Is this wise?
Would this be a wise layout for a 3D game using OpenGL?
The game world is constructed from several objects.
When the game starts, the bounding box extents for each of those objects is read from a file.
Each frame, there is a distance check between the player position and each object's bounding box. Those objects within distance are then dynamically loaded and rendered, the rest remain unloaded and unrendered.
I have no clue as to how effective or uneffective this would be. All I know is that it is a complex procedure. Would I be better off just keeping the entire level in memory instead of dynamically loading the parts I want to draw?
If the level fits in memory, keep it in memory.
Sounds like manually paging bits in/out is premature optimisation. So unless you are likely to have 1 zillion objects, don't.

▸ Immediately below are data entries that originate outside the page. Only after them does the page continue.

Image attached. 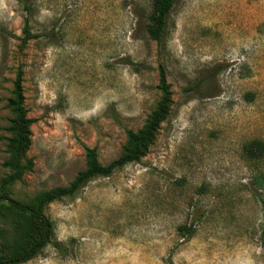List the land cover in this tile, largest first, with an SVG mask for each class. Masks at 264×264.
<instances>
[{
  "label": "rangeland",
  "instance_id": "obj_1",
  "mask_svg": "<svg viewBox=\"0 0 264 264\" xmlns=\"http://www.w3.org/2000/svg\"><path fill=\"white\" fill-rule=\"evenodd\" d=\"M28 1L37 36L19 49L27 13L0 0V178L17 67L32 119L12 198L66 185L85 146L115 158L159 67L172 103L139 161L44 207L52 243L21 264H264V154L254 167L241 150L264 141V0H174L158 41L150 0Z\"/></svg>",
  "mask_w": 264,
  "mask_h": 264
},
{
  "label": "trees",
  "instance_id": "obj_2",
  "mask_svg": "<svg viewBox=\"0 0 264 264\" xmlns=\"http://www.w3.org/2000/svg\"><path fill=\"white\" fill-rule=\"evenodd\" d=\"M24 11L21 36H17L18 48L26 44L37 34L30 32L28 13L30 1L20 0ZM174 0H150V12L147 16L146 31L149 37L158 41L163 34L168 13ZM156 89L158 98L152 109L146 114L142 124L136 129H126L125 139L118 155L102 164L98 161L94 147H84V166L72 179L62 186L40 190L21 199L10 196L11 186L21 181L23 175L31 170L32 160L25 156L30 145V125L32 119L26 115L22 90V70L17 67L11 82L10 95L6 98L5 107L10 116L6 126L5 140L6 159L2 165L8 172L0 178V264H21L34 258L48 244L52 243V222L43 213L44 207L63 197L73 196L86 182L94 177L108 176L112 171L127 163L137 162L153 143L160 123L167 117L172 103L169 83L163 70L157 72ZM242 157L247 164L256 166L257 160L264 154V141L252 139L241 147ZM261 175L254 176L255 183L260 185ZM260 195V194H258ZM263 204V199L258 197ZM186 232L189 226H181Z\"/></svg>",
  "mask_w": 264,
  "mask_h": 264
}]
</instances>
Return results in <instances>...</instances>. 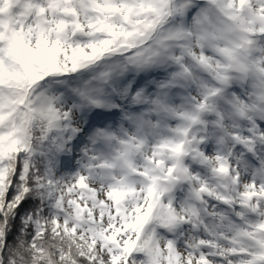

Even if your level is too large for memory, you can probably break it up into distinct zones of which only a few need to be loaded at a time (say the one the player's in and all adjacent ones).
If the level is small(ish) and doesn't fit in memory, your designers have made it much too detailed :) . If your level is huge and doesn't fit in memory, you can break it up.
Mark
Sounds like manually paging bits in/out is premature optimisation. So unless you are likely to have 1 zillion objects, don't.
Even if your level is too large for memory, you can probably break it up into distinct zones of which only a few need to be loaded at a time (say the one the player's in and all adjacent ones).
If the level is small(ish) and doesn't fit in memory, your designers have made it much too detailed :) . If your level is huge and doesn't fit in memory, you can break it up.